Scan the records for the string "CreationDate", then copy each line that has it.

[[ Given records, beginning ]]

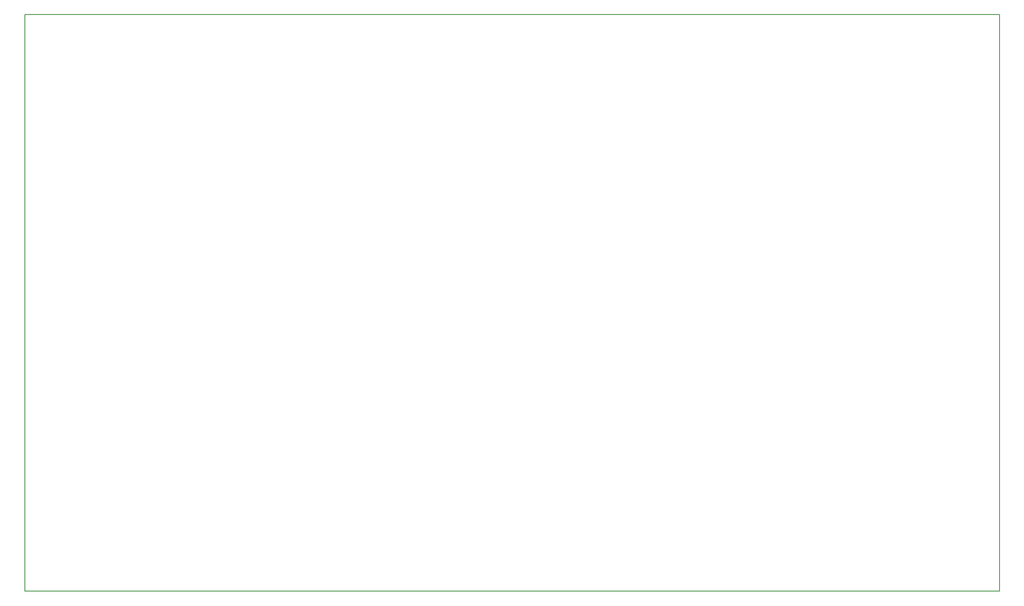
<source format=gbr>
G04 #@! TF.GenerationSoftware,KiCad,Pcbnew,(5.0.0-rc2-dev-586-g888c43477)*
G04 #@! TF.CreationDate,2018-06-04T00:41:45-03:00*
G04 #@! TF.ProjectId,Mcc18,4D636331382E6B696361645F70636200,rev?*
G04 #@! TF.SameCoordinates,Original*
G04 #@! TF.FileFunction,Profile,NP*
%FSLAX46Y46*%
G04 Gerber Fmt 4.6, Leading zero omitted, Abs format (unit mm)*
G04 Created by KiCad (PCBNEW (5.0.0-rc2-dev-586-g888c43477)) date 06/04/18 00:41:45*
%MOMM*%
%LPD*%
G01*
G04 APERTURE LIST*
%ADD10C,0.150000*%
G04 APERTURE END LIST*
D10*
X249174000Y-147066000D02*
X249174000Y-152400000D01*
X50038000Y-147066000D02*
X50038000Y-152400000D01*
X50038000Y-39878000D02*
X50038000Y-34544000D01*
X249174000Y-39878000D02*
X249174000Y-34544000D01*
X50038000Y-147066000D02*
X50038000Y-39878000D01*
X249174000Y-152400000D02*
X50038000Y-152400000D01*
X249174000Y-39878000D02*
X249174000Y-147066000D01*
X50038000Y-34544000D02*
X249174000Y-34544000D01*
M02*

</source>
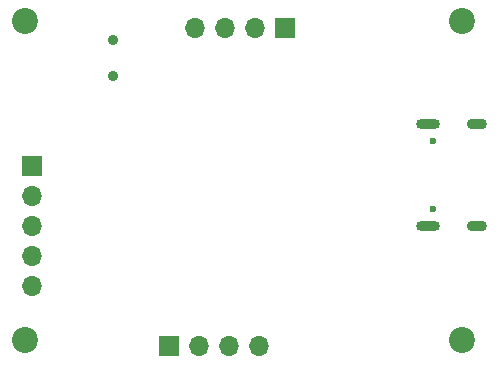
<source format=gbr>
%TF.GenerationSoftware,KiCad,Pcbnew,(6.0.5)*%
%TF.CreationDate,2022-05-28T10:37:04-07:00*%
%TF.ProjectId,stm32,73746d33-322e-46b6-9963-61645f706362,rev?*%
%TF.SameCoordinates,Original*%
%TF.FileFunction,Soldermask,Bot*%
%TF.FilePolarity,Negative*%
%FSLAX46Y46*%
G04 Gerber Fmt 4.6, Leading zero omitted, Abs format (unit mm)*
G04 Created by KiCad (PCBNEW (6.0.5)) date 2022-05-28 10:37:04*
%MOMM*%
%LPD*%
G01*
G04 APERTURE LIST*
%ADD10R,1.700000X1.700000*%
%ADD11O,1.700000X1.700000*%
%ADD12C,0.900000*%
%ADD13C,2.200000*%
%ADD14C,0.600000*%
%ADD15O,1.700000X0.900000*%
%ADD16O,2.000000X0.900000*%
G04 APERTURE END LIST*
D10*
%TO.C,J5*%
X61625000Y-86280000D03*
D11*
X61625000Y-88820000D03*
X61625000Y-91360000D03*
X61625000Y-93900000D03*
X61625000Y-96440000D03*
%TD*%
D10*
%TO.C,J2*%
X83050000Y-74550000D03*
D11*
X80510000Y-74550000D03*
X77970000Y-74550000D03*
X75430000Y-74550000D03*
%TD*%
D10*
%TO.C,J4*%
X73170000Y-101500000D03*
D11*
X75710000Y-101500000D03*
X78250000Y-101500000D03*
X80790000Y-101500000D03*
%TD*%
D12*
%TO.C,SW1*%
X68490000Y-78600000D03*
X68490000Y-75600000D03*
%TD*%
D13*
%TO.C,H3*%
X98000000Y-74000000D03*
%TD*%
%TO.C,H2*%
X61000000Y-101000000D03*
%TD*%
%TO.C,H4*%
X98000000Y-101000000D03*
%TD*%
D14*
%TO.C,J1*%
X95575000Y-84110000D03*
X95575000Y-89890000D03*
D15*
X99265000Y-91320000D03*
D16*
X95095000Y-82680000D03*
D15*
X99265000Y-82680000D03*
D16*
X95095000Y-91320000D03*
%TD*%
D13*
%TO.C,H1*%
X61000000Y-74000000D03*
%TD*%
M02*

</source>
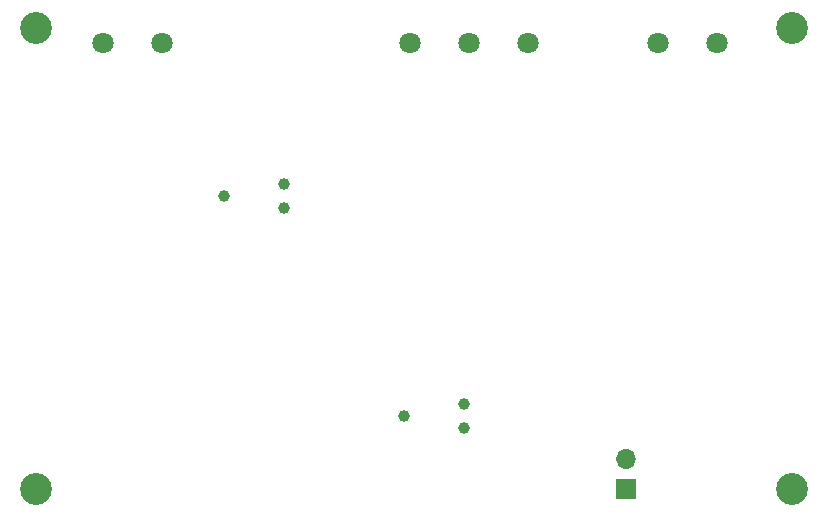
<source format=gbr>
%TF.GenerationSoftware,KiCad,Pcbnew,5.1.10*%
%TF.CreationDate,2021-05-04T20:33:21-04:00*%
%TF.ProjectId,CANalog,43414e61-6c6f-4672-9e6b-696361645f70,rev?*%
%TF.SameCoordinates,PX5b8d800PY848f8c0*%
%TF.FileFunction,Soldermask,Bot*%
%TF.FilePolarity,Negative*%
%FSLAX46Y46*%
G04 Gerber Fmt 4.6, Leading zero omitted, Abs format (unit mm)*
G04 Created by KiCad (PCBNEW 5.1.10) date 2021-05-04 20:33:21*
%MOMM*%
%LPD*%
G01*
G04 APERTURE LIST*
%ADD10C,0.990600*%
%ADD11O,1.700000X1.700000*%
%ADD12R,1.700000X1.700000*%
%ADD13C,1.800000*%
%ADD14C,2.700000*%
G04 APERTURE END LIST*
D10*
%TO.C,J4*%
X-36790000Y-36800000D03*
X-31710000Y-37816000D03*
X-31710000Y-35784000D03*
%TD*%
%TO.C,J5*%
X-52040000Y-18250000D03*
X-46960000Y-19266000D03*
X-46960000Y-17234000D03*
%TD*%
D11*
%TO.C,JP2*%
X-18000000Y-40510000D03*
D12*
X-18000000Y-43050000D03*
%TD*%
D13*
%TO.C,J7*%
X-31300000Y-5300000D03*
X-26300000Y-5300000D03*
X-36300000Y-5300000D03*
%TD*%
%TO.C,J6*%
X-15300000Y-5300000D03*
X-10300000Y-5300000D03*
%TD*%
%TO.C,J1*%
X-62300000Y-5300000D03*
X-57300000Y-5300000D03*
%TD*%
D14*
%TO.C,H4*%
X-4000000Y-4000000D03*
%TD*%
%TO.C,H3*%
X-4000000Y-43000000D03*
%TD*%
%TO.C,H2*%
X-68000000Y-43000000D03*
%TD*%
%TO.C,H1*%
X-68000000Y-4000000D03*
%TD*%
M02*

</source>
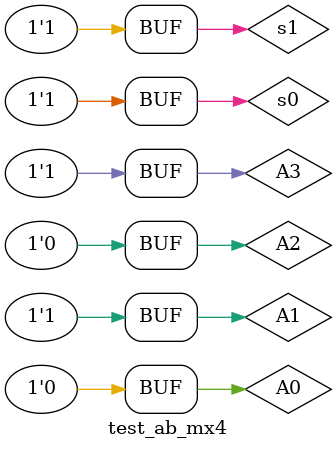
<source format=v>
`timescale 1ns / 1ps


module test_ab_mx4();
    
  reg s0, s1;
  reg A0,A1,A2,A3;
  wire y;
  
  mux_4_1 uut(s0, s1, A0, A1, A2, A3, y);
  
  initial begin
   
    {A3,A2,A1,A0} = 4'b1010;

    {s0, s1} = 00;#100;
     {s0, s1} = 01;#100;
     {s0, s1} = 10;#100;
     {s0, s1} = 11;#100;

  end
endmodule

</source>
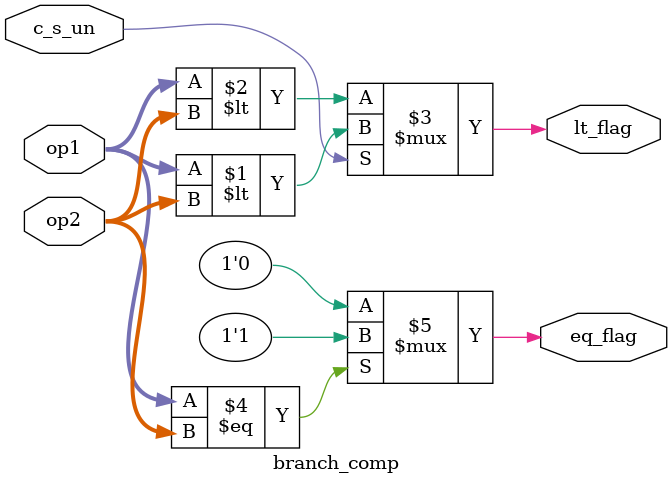
<source format=v>
`timescale 1ns / 1ps
module branch_comp(
    input [31:0] op1,
    input [31:0] op2,
    input c_s_un,
    output eq_flag,
    output lt_flag
    );
	 
	 

assign lt_flag = c_s_un? op1<op2:($signed(op1) < $signed(op2));
assign eq_flag= (op1==op2)? 1'b1:1'b00; 
endmodule

</source>
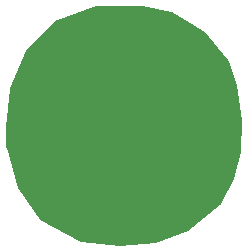
<source format=gtl>
G04 #@! TF.GenerationSoftware,KiCad,Pcbnew,7.0.10*
G04 #@! TF.CreationDate,2024-06-20T09:05:48-05:00*
G04 #@! TF.ProjectId,g0dzilla_vs_rear,6730647a-696c-46c6-915f-76735f726561,1*
G04 #@! TF.SameCoordinates,Original*
G04 #@! TF.FileFunction,Copper,L1,Top*
G04 #@! TF.FilePolarity,Positive*
%FSLAX46Y46*%
G04 Gerber Fmt 4.6, Leading zero omitted, Abs format (unit mm)*
G04 Created by KiCad (PCBNEW 7.0.10) date 2024-06-20 09:05:48*
%MOMM*%
%LPD*%
G01*
G04 APERTURE LIST*
G04 APERTURE END LIST*
G04 #@! TA.AperFunction,NonConductor*
G36*
X100503874Y-141903038D02*
G01*
X102890965Y-142425831D01*
X102926838Y-142439807D01*
X104249740Y-143210288D01*
X105621020Y-144008946D01*
X105654027Y-144036900D01*
X107725195Y-146532164D01*
X107747361Y-146571980D01*
X108436622Y-148629915D01*
X108441610Y-148650502D01*
X108898277Y-151628763D01*
X108899650Y-151651371D01*
X108820419Y-154226357D01*
X108816624Y-154253219D01*
X108223720Y-156575427D01*
X108212900Y-156603264D01*
X107091855Y-158697849D01*
X107060459Y-158735788D01*
X104334783Y-160938055D01*
X104302313Y-160956969D01*
X101647513Y-162003098D01*
X101611228Y-162011392D01*
X98541034Y-162239181D01*
X98518996Y-162238852D01*
X95293847Y-161902487D01*
X95248797Y-161888801D01*
X91925940Y-160133701D01*
X91882950Y-160096130D01*
X89912661Y-157337725D01*
X89894138Y-157299020D01*
X88954078Y-153934595D01*
X88949557Y-153904850D01*
X88900245Y-152218390D01*
X88900888Y-152201649D01*
X89248106Y-148937797D01*
X89256850Y-148903464D01*
X90570914Y-145731928D01*
X90596543Y-145692978D01*
X92980109Y-143240465D01*
X93026835Y-143210290D01*
X96490313Y-141957122D01*
X96530933Y-141949737D01*
X100475796Y-141900178D01*
X100503874Y-141903038D01*
G37*
G04 #@! TD.AperFunction*
M02*

</source>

[[ Given records, end ]]

**Output for this task**
G04 #@! TF.CreationDate,2018-06-04T00:41:45-03:00*
%TF.CreationDate,2022-05-28T10:37:04-07:00*%
%TF.CreationDate,2021-05-04T20:33:21-04:00*%
G04 #@! TF.CreationDate,2024-06-20T09:05:48-05:00*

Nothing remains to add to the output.